Reproduce the records below, substituting "retain colors" for each occurrence of "preserve colors" and leaving all other text unchanged.

-=-=-=-=-

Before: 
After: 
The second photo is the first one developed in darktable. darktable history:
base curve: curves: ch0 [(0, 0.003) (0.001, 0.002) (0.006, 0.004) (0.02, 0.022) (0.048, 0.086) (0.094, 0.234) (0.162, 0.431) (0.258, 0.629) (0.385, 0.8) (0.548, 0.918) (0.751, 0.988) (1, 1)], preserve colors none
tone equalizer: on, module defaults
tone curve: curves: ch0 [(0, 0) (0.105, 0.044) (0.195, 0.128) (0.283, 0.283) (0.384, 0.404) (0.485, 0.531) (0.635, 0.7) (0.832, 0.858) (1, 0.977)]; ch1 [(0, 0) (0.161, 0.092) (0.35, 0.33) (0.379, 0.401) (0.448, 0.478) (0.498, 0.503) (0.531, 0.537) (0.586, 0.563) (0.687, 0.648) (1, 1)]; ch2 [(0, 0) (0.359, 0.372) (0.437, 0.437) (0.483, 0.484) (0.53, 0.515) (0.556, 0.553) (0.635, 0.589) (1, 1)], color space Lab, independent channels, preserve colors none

-=-=-=-=-

* Solved problem *
Before: 
After: 
The second photo is the first one developed in darktable. darktable history:
base curve: curves: ch0 [(0, 0.003) (0.001, 0.002) (0.006, 0.004) (0.02, 0.022) (0.048, 0.086) (0.094, 0.234) (0.162, 0.431) (0.258, 0.629) (0.385, 0.8) (0.548, 0.918) (0.751, 0.988) (1, 1)], retain colors none
tone equalizer: on, module defaults
tone curve: curves: ch0 [(0, 0) (0.105, 0.044) (0.195, 0.128) (0.283, 0.283) (0.384, 0.404) (0.485, 0.531) (0.635, 0.7) (0.832, 0.858) (1, 0.977)]; ch1 [(0, 0) (0.161, 0.092) (0.35, 0.33) (0.379, 0.401) (0.448, 0.478) (0.498, 0.503) (0.531, 0.537) (0.586, 0.563) (0.687, 0.648) (1, 1)]; ch2 [(0, 0) (0.359, 0.372) (0.437, 0.437) (0.483, 0.484) (0.53, 0.515) (0.556, 0.553) (0.635, 0.589) (1, 1)], color space Lab, independent channels, retain colors none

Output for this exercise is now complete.